* _What this task involves_: Continue the blog post about paintings that never worked out, starting right after its final sentence.

* _Provided passage_:
#####
Dark! Dark are the days when the artist's mind and hand will not act with confidence, but with trepidation, and lo, the monstrous paint that issues forth from his palette vexes him and plagues his talent. For true, not every act of creation can escape sucking.
This bombastic post is about the paintings that haven't been rehabilitated. I hope to have some news in the near future, and I am working on a number of projects a the moment. Today, I will shine a light on what happens when they don't work out.
Usually after reading some scientific discovery and musing about it, most ideas pop into my head like a full-blown image. I know what I should do to make it happen, and the idea is laid out in my mind's eye like pages in a book. I'm just copying from my imagination. If there are elements missing, well that's where research takes over, and I look for something appropriate to the subject.
Mother MarsThis oil painting languished unfinished for over a year. The Mother-Nature-on-Mars figure was complete, the sky complete and even the inscription (hard to make out on a blog) of "ALH84001" on the rock.
I stretched it myself, and seriously planned on painting over the entire image many, many times. It needed a baby, an egg, something at the start of life. Over and over I painted mermaid's purses, more accurately known as shark's eggs. The night before a gallery show, I frantically painted a huge microorganism complete with a chain of magnetite like they found in the infamous Martian meteorite. I kept stealing glances at it at the show. The painting surprised me. A wasted, dying mother nature and dying microbaby found dignity instead of a coat of black gesso.
#####
Source data

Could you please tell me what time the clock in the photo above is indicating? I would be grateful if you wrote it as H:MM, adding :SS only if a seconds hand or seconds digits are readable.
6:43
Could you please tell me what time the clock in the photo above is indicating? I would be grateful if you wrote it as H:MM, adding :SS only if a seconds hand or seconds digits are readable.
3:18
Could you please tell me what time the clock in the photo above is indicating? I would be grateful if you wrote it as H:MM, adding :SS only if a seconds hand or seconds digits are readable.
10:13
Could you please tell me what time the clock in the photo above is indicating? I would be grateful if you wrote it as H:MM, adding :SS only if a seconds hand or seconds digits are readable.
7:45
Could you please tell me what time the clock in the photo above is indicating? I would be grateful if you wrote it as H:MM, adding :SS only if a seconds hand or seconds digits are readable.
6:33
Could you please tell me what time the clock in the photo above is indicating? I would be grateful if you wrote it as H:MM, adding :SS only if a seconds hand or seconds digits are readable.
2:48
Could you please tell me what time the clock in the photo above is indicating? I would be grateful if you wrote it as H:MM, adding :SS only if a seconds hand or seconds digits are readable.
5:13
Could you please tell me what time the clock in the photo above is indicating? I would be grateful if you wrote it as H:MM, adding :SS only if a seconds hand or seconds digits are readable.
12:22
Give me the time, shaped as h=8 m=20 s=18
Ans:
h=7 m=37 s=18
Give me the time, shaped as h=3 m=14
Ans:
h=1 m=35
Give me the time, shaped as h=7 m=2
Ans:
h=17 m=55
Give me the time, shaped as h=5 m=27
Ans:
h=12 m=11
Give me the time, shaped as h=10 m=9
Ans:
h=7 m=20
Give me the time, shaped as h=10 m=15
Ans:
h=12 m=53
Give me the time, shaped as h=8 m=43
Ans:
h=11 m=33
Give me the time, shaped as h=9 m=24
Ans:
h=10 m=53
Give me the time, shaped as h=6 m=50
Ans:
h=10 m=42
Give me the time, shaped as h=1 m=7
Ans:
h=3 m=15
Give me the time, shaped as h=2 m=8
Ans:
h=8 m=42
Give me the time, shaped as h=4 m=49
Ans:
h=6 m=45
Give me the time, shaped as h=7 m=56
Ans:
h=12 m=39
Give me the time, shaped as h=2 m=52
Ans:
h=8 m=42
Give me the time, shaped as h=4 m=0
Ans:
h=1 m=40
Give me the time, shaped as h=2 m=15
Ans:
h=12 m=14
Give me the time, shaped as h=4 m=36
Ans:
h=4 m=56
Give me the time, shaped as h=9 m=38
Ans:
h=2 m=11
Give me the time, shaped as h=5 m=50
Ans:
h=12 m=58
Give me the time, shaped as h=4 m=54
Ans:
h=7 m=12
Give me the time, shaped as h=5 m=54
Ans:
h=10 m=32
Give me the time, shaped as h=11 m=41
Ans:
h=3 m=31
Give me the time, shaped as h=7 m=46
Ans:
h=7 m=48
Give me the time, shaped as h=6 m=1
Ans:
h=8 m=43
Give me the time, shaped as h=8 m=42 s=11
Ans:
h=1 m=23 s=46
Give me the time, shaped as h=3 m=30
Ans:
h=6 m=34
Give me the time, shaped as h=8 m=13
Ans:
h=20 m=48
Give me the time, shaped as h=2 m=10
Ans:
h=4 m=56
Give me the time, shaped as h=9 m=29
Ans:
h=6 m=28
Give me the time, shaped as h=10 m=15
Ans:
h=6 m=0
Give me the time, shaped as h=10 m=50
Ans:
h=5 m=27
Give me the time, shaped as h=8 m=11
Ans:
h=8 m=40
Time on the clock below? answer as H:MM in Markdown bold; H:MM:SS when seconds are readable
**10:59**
#####
* _Task output_:
Trilobite Graveyard (detail of headstone)
Which trilobitologist hasn't hoped to come across this legendary place? This painting is what unfortunately happens when I haven't thought it all the way through. In 2006 my wife challenged me to give a landscape a try, and I thought of an underwater scene, with yellow light for some reason, and a graveyard of trilobites stretching away into the distance. With well over 10 000 species recorded, this would be a fitting way to show their vast numbers,vast age, and the vast populations gone from our fair Earth.
I just couldn't pull it out of its ugly phase. (And, true to the nature of this post, my camera is broken and I seem to have deleted the photo of the whole image, and have only this detail. Arrgh, I say. )
I thought about anomalocaris prowling above, like predatory caretakers. It would add a mournful tone, for the predators can't outlast their prey for long, and add a sense of mystery as to what happened.
I thought about adding a fetching scuba diver to draw the viewer into the scene. Most people respond easily to an image they know, such as a human. Making it an attractive woman would also garner attention, and elements like long hair floating upward with bubbles would allow me to demonstrate the scene is underwater.
I thought about a monstrous underwater temple with a particularly spiky trilobite on top, off in the murky distance. Perhaps the trilobites were up to something sinister, or represented a vast empire in eldritch Cthulhu-esque prehistoric times?
So instead, this Art Monday, let me direct you to the following spectacular artwork that have themes -successfully!- similar to the Trilobite Graveyard:
various episodes of Walcott's Quarry at eTrilobite for the menacing anomalocarids;
at Druantia Art, an underwater scene in progress that is breathtaking even in unfinished form (buy her calender!);
bold rays of light not afraid to overlay some colour at The Day After;
and the beginnings of Cthulhu's rise at When Pigs Fly Returns.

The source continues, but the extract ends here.